Longtemps, de nombreuses caves en ville ont regorgé de régimes de bananes. La raison ? Il s’agissait des premières mûrisseries dédiées à ce nouveau fruit venant des Tropiques. Ouvrons la porte, descendons quelques marches et partons à la rencontre des anciens mûrisseurs…
Mûrir la banane dans les caves
Le mûrissage des bananes est longtemps resté une activité artisanale et empirique. Jusque dans les années 1960, il existe des centaines de mûrisseries réparties sur l’ensemble du territoire au plus près des centres de consommation. Couvrant un rayon très local, elles traitent des volumes réduits. En 1960, 1 217 mûrisseries artisanales, dont 300 en région parisienne, se répartissent dans les principales villes et chefs-lieux de département, à proximité des marchés de centre-ville. Les petites mûrisseries traitent environ 100 tonnes de bananes par an tandis que les plus grosses en commercialisent dix fois plus. Souvent, le mûrisseur est également grossiste vendant les bananes mûres aux détaillants du voisinage.

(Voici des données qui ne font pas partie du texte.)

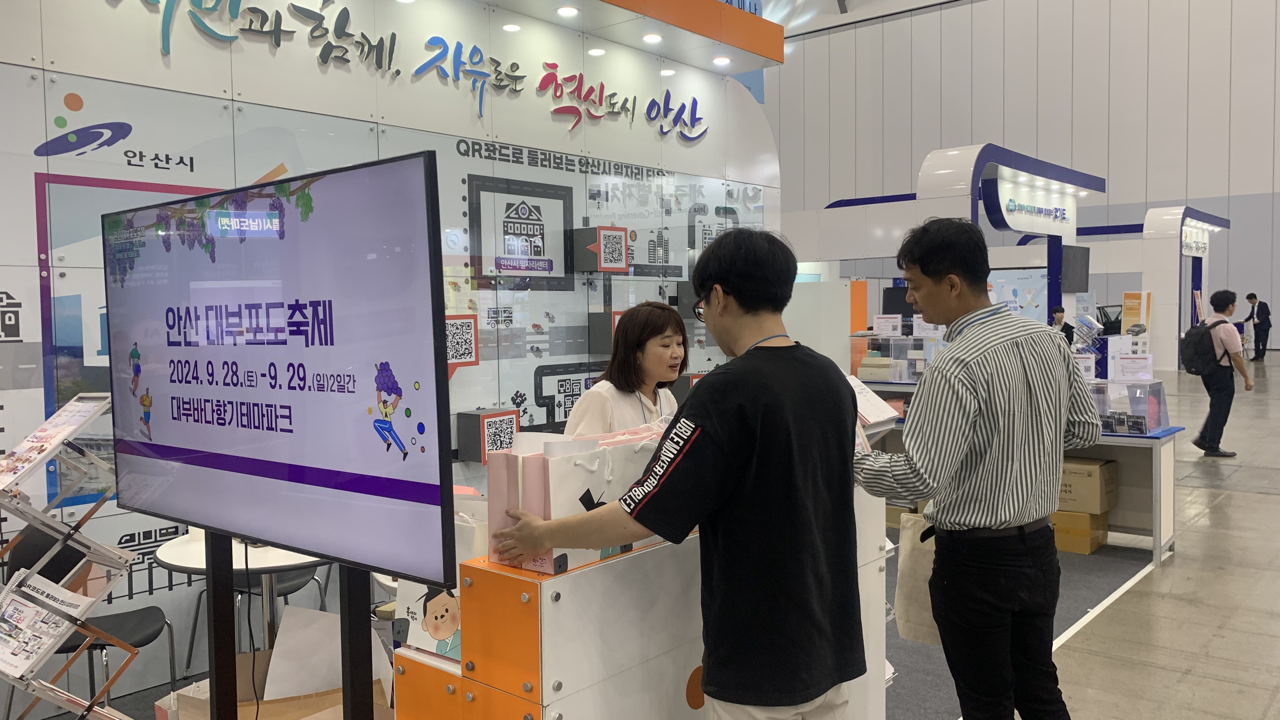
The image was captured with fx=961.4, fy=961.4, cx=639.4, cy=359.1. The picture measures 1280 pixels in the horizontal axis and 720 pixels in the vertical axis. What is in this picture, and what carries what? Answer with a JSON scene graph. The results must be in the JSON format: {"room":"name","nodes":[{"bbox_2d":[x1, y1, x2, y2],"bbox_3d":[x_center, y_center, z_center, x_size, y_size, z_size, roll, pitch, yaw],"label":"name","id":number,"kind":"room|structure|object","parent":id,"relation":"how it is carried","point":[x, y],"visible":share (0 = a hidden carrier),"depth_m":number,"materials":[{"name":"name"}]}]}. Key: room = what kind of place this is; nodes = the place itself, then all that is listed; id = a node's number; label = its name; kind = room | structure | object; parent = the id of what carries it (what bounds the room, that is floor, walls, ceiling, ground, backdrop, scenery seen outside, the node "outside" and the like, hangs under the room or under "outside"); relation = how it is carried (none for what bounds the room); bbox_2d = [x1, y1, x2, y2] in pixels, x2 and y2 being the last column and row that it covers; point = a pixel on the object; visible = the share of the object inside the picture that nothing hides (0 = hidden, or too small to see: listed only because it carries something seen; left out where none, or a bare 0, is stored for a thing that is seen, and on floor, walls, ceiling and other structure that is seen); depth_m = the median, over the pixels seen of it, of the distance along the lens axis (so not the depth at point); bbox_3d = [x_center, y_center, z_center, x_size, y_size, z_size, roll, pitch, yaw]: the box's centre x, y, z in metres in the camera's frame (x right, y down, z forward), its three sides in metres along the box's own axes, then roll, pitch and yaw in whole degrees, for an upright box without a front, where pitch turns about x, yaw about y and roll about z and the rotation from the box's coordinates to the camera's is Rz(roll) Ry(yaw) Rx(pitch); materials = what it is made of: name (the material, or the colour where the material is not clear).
{"room":"event hall","nodes":[
{"label":"event hall","id":0,"kind":"room"},
{"bbox_2d":[0,0,783,714],"bbox_3d":[-1.523,-0.514,4.713,0.173,3.817,7.093,2,4,41],"label":"wall","id":1,"kind":"structure","parent":0,"point":[561,126],"depth_m":4.69,"materials":[{"name":"white"}]},
{"bbox_2d":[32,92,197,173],"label":"logo","id":2,"kind":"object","parent":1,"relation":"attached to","point":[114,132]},
{"bbox_2d":[112,0,709,139],"bbox_3d":[-0.986,-1.679,5.341,0.043,0.493,4.737,2,4,41],"label":"wall lettering","id":3,"kind":"object","parent":1,"relation":"attached to","point":[394,37],"visible":0.98,"depth_m":5.23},
{"bbox_2d":[444,313,478,369],"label":"qr code sign","id":4,"kind":"object","parent":1,"relation":"attached to","point":[470,334],"visible":0.78,"depth_m":4.96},
{"bbox_2d":[455,407,519,462],"bbox_3d":[-0.783,0.393,5.009,0.215,0.257,0.238,2,4,41],"label":"box","id":5,"kind":"object","parent":1,"relation":"attached to","point":[496,414],"visible":0.91,"depth_m":4.94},
{"bbox_2d":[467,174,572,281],"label":"wall poster","id":6,"kind":"object","parent":1,"relation":"attached to","point":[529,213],"visible":0.98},
{"bbox_2d":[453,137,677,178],"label":"wall lettering","id":7,"kind":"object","parent":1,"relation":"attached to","point":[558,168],"visible":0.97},
{"bbox_2d":[572,225,627,272],"bbox_3d":[-0.232,-0.649,5.746,0.219,0.271,0.250,2,4,41],"label":"box","id":8,"kind":"object","parent":1,"relation":"attached to","point":[621,238],"visible":0.98,"depth_m":5.67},
{"bbox_2d":[589,309,624,352],"bbox_3d":[-0.142,-0.170,5.896,0.218,0.274,0.240,2,4,41],"label":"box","id":9,"kind":"object","parent":1,"relation":"attached to","point":[598,328],"visible":0.51,"depth_m":5.81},
{"bbox_2d":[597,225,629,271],"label":"qr code sign","id":10,"kind":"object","parent":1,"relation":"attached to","point":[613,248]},
{"bbox_2d":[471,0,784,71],"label":"ceiling","id":11,"kind":"object","parent":1,"relation":"attached to","point":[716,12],"visible":0.94,"depth_m":6.16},
{"bbox_2d":[501,22,521,31],"bbox_3d":[-0.758,-1.967,5.696,0.119,0.035,0.118,2,4,41],"label":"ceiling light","id":12,"kind":"object","parent":11,"relation":"attached to","point":[510,26],"visible":0.94,"depth_m":5.68,"materials":[{"name":"white"}]},
{"bbox_2d":[555,5,579,16],"bbox_3d":[-0.426,-2.037,5.628,0.140,0.028,0.140,2,4,41],"label":"ceiling light","id":13,"kind":"object","parent":11,"relation":"attached to","point":[565,10],"visible":0.98,"depth_m":5.61,"materials":[{"name":"white"}]},
{"bbox_2d":[586,46,606,56],"bbox_3d":[-0.271,-1.947,6.090,0.124,0.045,0.124,2,4,41],"label":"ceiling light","id":14,"kind":"object","parent":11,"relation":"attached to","point":[593,51],"visible":0.91,"depth_m":6.06,"materials":[{"name":"white"}]},
{"bbox_2d":[640,32,662,43],"bbox_3d":[0.074,-2.061,6.155,0.141,0.040,0.139,2,4,41],"label":"ceiling light","id":15,"kind":"object","parent":11,"relation":"attached to","point":[653,37],"visible":0.97,"depth_m":6.13,"materials":[{"name":"white"}]},
{"bbox_2d":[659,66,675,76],"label":"ceiling light","id":16,"kind":"object","parent":11,"relation":"attached to","point":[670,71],"visible":0.87,"depth_m":6.58,"materials":[{"name":"white"}]},
{"bbox_2d":[712,55,732,65],"bbox_3d":[0.563,-2.041,6.563,0.133,0.029,0.130,2,4,41],"label":"ceiling light","id":17,"kind":"object","parent":11,"relation":"in","point":[721,60],"visible":0.98,"depth_m":6.54,"materials":[{"name":"white"}]},
{"bbox_2d":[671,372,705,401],"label":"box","id":18,"kind":"object","parent":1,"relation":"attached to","point":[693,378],"visible":0.3,"depth_m":6.29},
{"bbox_2d":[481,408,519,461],"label":"qr code sign","id":19,"kind":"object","parent":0,"point":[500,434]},
{"bbox_2d":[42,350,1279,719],"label":"floor","id":20,"kind":"structure","parent":0,"point":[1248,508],"depth_m":4.79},
{"bbox_2d":[0,389,141,719],"bbox_3d":[-1.739,0.742,2.809,0.489,1.286,0.487,2,4,41],"label":"brochure rack","id":21,"kind":"object","parent":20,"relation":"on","point":[49,686],"visible":0.84,"depth_m":2.77,"materials":[{"name":"metal"}]},
{"bbox_2d":[0,566,99,679],"bbox_3d":[-1.702,0.744,2.676,0.323,0.191,0.268,2,4,41],"label":"brochure","id":22,"kind":"object","parent":21,"relation":"in","point":[52,590],"visible":0.92,"depth_m":2.67,"materials":[{"name":"white paper"}]},
{"bbox_2d":[0,390,108,491],"bbox_3d":[-1.734,0.241,2.788,0.315,0.195,0.288,1,3,26],"label":"brochure","id":23,"kind":"object","parent":21,"relation":"in","point":[10,462],"visible":0.95,"depth_m":2.78,"materials":[{"name":"paper"}]},
{"bbox_2d":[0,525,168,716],"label":"chair","id":24,"kind":"object","parent":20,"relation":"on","point":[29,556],"visible":0.58,"depth_m":3.49,"materials":[{"name":"black plastic"}]},
{"bbox_2d":[152,530,326,661],"bbox_3d":[-1.378,1.005,3.556,0.723,0.679,0.717,2,4,41],"label":"round table","id":25,"kind":"object","parent":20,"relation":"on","point":[188,549],"visible":0.46,"depth_m":3.39,"materials":[{"name":"white"}]},
{"bbox_2d":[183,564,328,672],"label":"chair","id":26,"kind":"object","parent":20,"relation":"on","point":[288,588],"visible":0.26,"depth_m":4.12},
{"bbox_2d":[157,603,397,719],"bbox_3d":[-1.072,1.099,2.929,0.623,0.511,0.626,2,4,41],"label":"cardboard box","id":27,"kind":"object","parent":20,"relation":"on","point":[281,634],"visible":0.6,"depth_m":2.99,"materials":[{"name":"cardboard"}]},
{"bbox_2d":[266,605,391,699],"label":"paper sheet","id":28,"kind":"object","parent":27,"relation":"in","point":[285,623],"visible":0.7,"depth_m":3.04,"materials":[{"name":"white paper"}]},
{"bbox_2d":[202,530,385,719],"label":"tv stand","id":29,"kind":"object","parent":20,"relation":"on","point":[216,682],"visible":0.45,"depth_m":2.27,"materials":[{"name":"black metal"}]},
{"bbox_2d":[103,152,457,587],"bbox_3d":[-0.881,0.027,2.208,1.316,0.847,0.183,2,4,41],"label":"television","id":30,"kind":"object","parent":29,"relation":"attached to","point":[190,444],"visible":0.99,"depth_m":2.03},
{"bbox_2d":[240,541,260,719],"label":"cable","id":31,"kind":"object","parent":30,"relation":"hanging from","point":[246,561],"visible":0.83,"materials":[{"name":"black rubber"}]},
{"bbox_2d":[565,300,688,437],"bbox_3d":[0.030,0.433,3.497,0.550,1.190,0.713,2,4,41],"label":"woman","id":32,"kind":"object","parent":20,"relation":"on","point":[596,394],"visible":0.42,"depth_m":3.37},
{"bbox_2d":[388,480,891,719],"bbox_3d":[0.122,0.820,2.471,0.564,0.978,1.446,2,4,41],"label":"display counter","id":33,"kind":"object","parent":20,"relation":"on","point":[558,604],"visible":0.64,"depth_m":1.98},
{"bbox_2d":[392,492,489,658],"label":"paper bag","id":34,"kind":"object","parent":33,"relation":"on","point":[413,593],"visible":0.27,"depth_m":2.01,"materials":[{"name":"white paper"}]},
{"bbox_2d":[482,424,669,575],"bbox_3d":[-0.102,0.273,2.061,0.223,0.283,0.433,2,4,41],"label":"gift bag","id":35,"kind":"object","parent":33,"relation":"on","point":[554,476],"visible":0.63,"depth_m":1.93,"materials":[{"name":"white"}]},
{"bbox_2d":[487,225,868,719],"bbox_3d":[0.118,0.499,2.146,0.685,1.565,0.575,2,4,41],"label":"man","id":36,"kind":"object","parent":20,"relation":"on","point":[702,416],"visible":0.99,"depth_m":1.95},
{"bbox_2d":[788,143,1108,346],"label":"booth","id":37,"kind":"object","parent":20,"relation":"on","point":[1022,158],"visible":0.74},
{"bbox_2d":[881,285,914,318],"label":"monitor","id":38,"kind":"object","parent":37,"relation":"attached to","point":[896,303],"visible":0.47,"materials":[{"name":"black"}]},
{"bbox_2d":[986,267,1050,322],"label":"display screen","id":39,"kind":"object","parent":37,"relation":"attached to","point":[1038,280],"visible":0.52,"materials":[{"name":"blue"}]},
{"bbox_2d":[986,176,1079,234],"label":"booth sign","id":40,"kind":"object","parent":37,"relation":"attached to","point":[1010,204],"visible":1,"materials":[{"name":"white"}]},
{"bbox_2d":[1059,244,1090,292],"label":"television","id":41,"kind":"object","parent":37,"relation":"attached to","point":[1072,259],"visible":0.93,"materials":[{"name":"black"}]},
{"bbox_2d":[858,216,1097,719],"bbox_3d":[0.904,0.450,2.648,0.560,1.631,0.564,-2,3,-21],"label":"man","id":42,"kind":"object","parent":20,"relation":"on","point":[1001,339],"visible":0.99,"depth_m":2.46},
{"bbox_2d":[843,373,899,441],"bbox_3d":[0.615,0.135,2.791,0.218,0.149,0.255,2,4,41],"label":"brochure","id":43,"kind":"object","parent":42,"relation":"in","point":[866,403],"visible":0.34,"depth_m":2.76,"materials":[{"name":"white paper"}]},
{"bbox_2d":[893,510,940,645],"bbox_3d":[0.844,0.628,2.762,0.234,0.364,0.102,2,4,41],"label":"tote bag","id":44,"kind":"object","parent":42,"relation":"in","point":[903,554],"visible":0.5,"depth_m":2.76,"materials":[{"name":"beige fabric"}]},
{"bbox_2d":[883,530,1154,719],"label":"carpet","id":45,"kind":"structure","parent":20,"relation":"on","point":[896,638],"depth_m":4.49,"materials":[{"name":"grey carpet"}]},
{"bbox_2d":[1051,509,1108,553],"bbox_3d":[2.683,1.050,6.022,0.374,0.225,0.325,2,4,41],"label":"cardboard box","id":46,"kind":"object","parent":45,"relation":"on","point":[1086,517],"visible":0.61,"depth_m":5.86,"materials":[{"name":"cardboard"}]},
{"bbox_2d":[1057,456,1119,513],"bbox_3d":[2.692,0.772,5.926,0.381,0.275,0.330,2,4,41],"label":"cardboard box","id":47,"kind":"object","parent":46,"relation":"on","point":[1096,488],"visible":0.76,"depth_m":5.76,"materials":[{"name":"cardboard"}]},
{"bbox_2d":[857,382,1183,564],"bbox_3d":[2.309,0.718,6.560,2.429,0.814,0.815,2,4,41],"label":"display table","id":48,"kind":"object","parent":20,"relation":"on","point":[1156,456],"visible":0.33,"depth_m":5.81,"materials":[{"name":"white"}]},
{"bbox_2d":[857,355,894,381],"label":"box","id":49,"kind":"object","parent":48,"relation":"on","point":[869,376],"visible":0.95,"depth_m":7.86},
{"bbox_2d":[851,332,939,383],"bbox_3d":[2.186,-0.026,8.122,0.794,0.472,0.691,2,4,41],"label":"display case","id":50,"kind":"object","parent":48,"relation":"on","point":[910,371],"visible":0.71,"depth_m":7.97,"materials":[{"name":"clear"}]},
{"bbox_2d":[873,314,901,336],"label":"price sign","id":51,"kind":"object","parent":50,"relation":"on","point":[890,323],"visible":0.99,"depth_m":8.64,"materials":[{"name":"white"}]},
{"bbox_2d":[1084,378,1170,434],"bbox_3d":[2.993,0.288,6.050,0.531,0.317,0.423,2,4,41],"label":"display case","id":52,"kind":"object","parent":48,"relation":"on","point":[1158,396],"visible":0.77,"depth_m":5.93,"materials":[{"name":"clear plastic"}]},
{"bbox_2d":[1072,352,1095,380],"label":"price sign","id":53,"kind":"object","parent":52,"relation":"on","point":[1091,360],"visible":0.65,"depth_m":6.17,"materials":[{"name":"white"}]},
{"bbox_2d":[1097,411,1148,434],"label":"brochure","id":54,"kind":"object","parent":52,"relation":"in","point":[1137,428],"visible":0.89,"depth_m":5.75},
{"bbox_2d":[1109,353,1153,381],"bbox_3d":[3.100,0.052,6.060,0.230,0.162,0.090,0,3,20],"label":"sign card","id":55,"kind":"object","parent":52,"relation":"on","point":[1121,364],"visible":0.99,"depth_m":6.05,"materials":[{"name":"white paper"}]},
{"bbox_2d":[1049,305,1076,346],"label":"person","id":56,"kind":"object","parent":20,"relation":"on","point":[1056,311],"visible":0.33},
{"bbox_2d":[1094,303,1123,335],"label":"car","id":57,"kind":"object","parent":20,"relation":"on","point":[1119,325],"visible":0.34,"materials":[{"name":"black"}]},
{"bbox_2d":[1120,291,1151,334],"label":"orange poster","id":58,"kind":"object","parent":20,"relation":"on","point":[1128,311],"visible":0.84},
{"bbox_2d":[1057,205,1233,370],"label":"booth","id":59,"kind":"object","parent":20,"relation":"on","point":[1223,223],"visible":0.74,"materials":[{"name":"white"}]},
{"bbox_2d":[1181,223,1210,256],"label":"booth sign","id":60,"kind":"object","parent":59,"relation":"attached to","point":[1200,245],"visible":0.92,"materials":[{"name":"white"}]},
{"bbox_2d":[1187,289,1252,459],"bbox_3d":[5.401,0.131,8.937,0.479,1.561,0.570,2,4,41],"label":"man","id":61,"kind":"object","parent":20,"relation":"on","point":[1221,382],"visible":0.99,"depth_m":8.78},
{"bbox_2d":[1178,317,1224,375],"bbox_3d":[5.144,-0.102,8.802,0.365,0.507,0.499,2,4,41],"label":"backpack","id":62,"kind":"object","parent":61,"relation":"attached to","point":[1186,355],"visible":0.9,"depth_m":8.63,"materials":[{"name":"black fabric"}]},
{"bbox_2d":[1245,292,1272,359],"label":"person","id":63,"kind":"object","parent":20,"relation":"on","point":[1253,307],"visible":0.98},
{"bbox_2d":[749,0,969,36],"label":"ceiling","id":64,"kind":"structure","parent":0,"point":[917,1],"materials":[{"name":"white paint"}]},
{"bbox_2d":[763,0,1279,344],"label":"back wall","id":65,"kind":"structure","parent":0,"point":[950,131],"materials":[{"name":"paint"}]}
]}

Des bananes mûries au gaz de ville
Pour reproduire le climat tropical, les mûrisseurs s’installent dans les caves des immeubles qui leur assurent une hygrométrie élevée et une température douce et stable. L’utilisation du gaz de ville, pour provoquer la production d’éthylène, se développe dans l’entre-deux-guerres. En effet, le gaz dégage de la chaleur et de l’humidité, ce qui déclenche la maturation de la banane. À ce stade, la durée et la qualité du mûrissage demeurent encore très aléatoires. Et les mûrisseurs redoutent en permanence le risque d’explosion lié à une mauvaise manipulation du gaz ! Rares sont alors les entrepôts spécifiques comportant de véritables chambres de mûrissage. Il en existe quelques-uns, dès les années 20, appartenant à de gros importateurs comme l’irlandais Fyffes.
Mûrisseur, un métier physique
« Le métier de mûrisseur est un véritable travail de force. Il faut décharger manuellement les régimes de bananes vertes, les suspendre dans des caves étroites et les découper une fois mûres, afin qu’elles soient vendues dans la journée. Les transactions avec les clients sont conclues la nuit et toute l’année sans interruption. » Témoignage de M. España (mûrisserie Fenes à Rungis)
C’est un travail de manutention épuisant puisque les bananes arrivent sur leur régime qui pèse 40 kg environ. Toutes les opérations se font à la main. Dans la cave, les régimes sont d’abord débarrassés de la paille et du papier qui les a protégés pendant le voyage. Puis le mûrisseur entoure le trognon d’une ficelle, avant de suspendre le régime. Les caves sont en effet équipées de barres de fer fixées au plafond et munies de crochets. La maturation peut dès lors commencer puisque le peu de sève contenu dans le trognon du régime suffit à enclencher le processus. Une fois les régimes mûris, les mûrisseurs les découpent et préparent les bouquets de bananes pour les détaillants. Parfois, c’est le régime entier qui est vendu.
Ce système artisanal est progressivement remplacé, à partir des années 60, par un réseau de mûrisseries industrielles modernes réparties sur tout le territoire et installées principalement au cœur des nouveaux marchés d’intérêt national.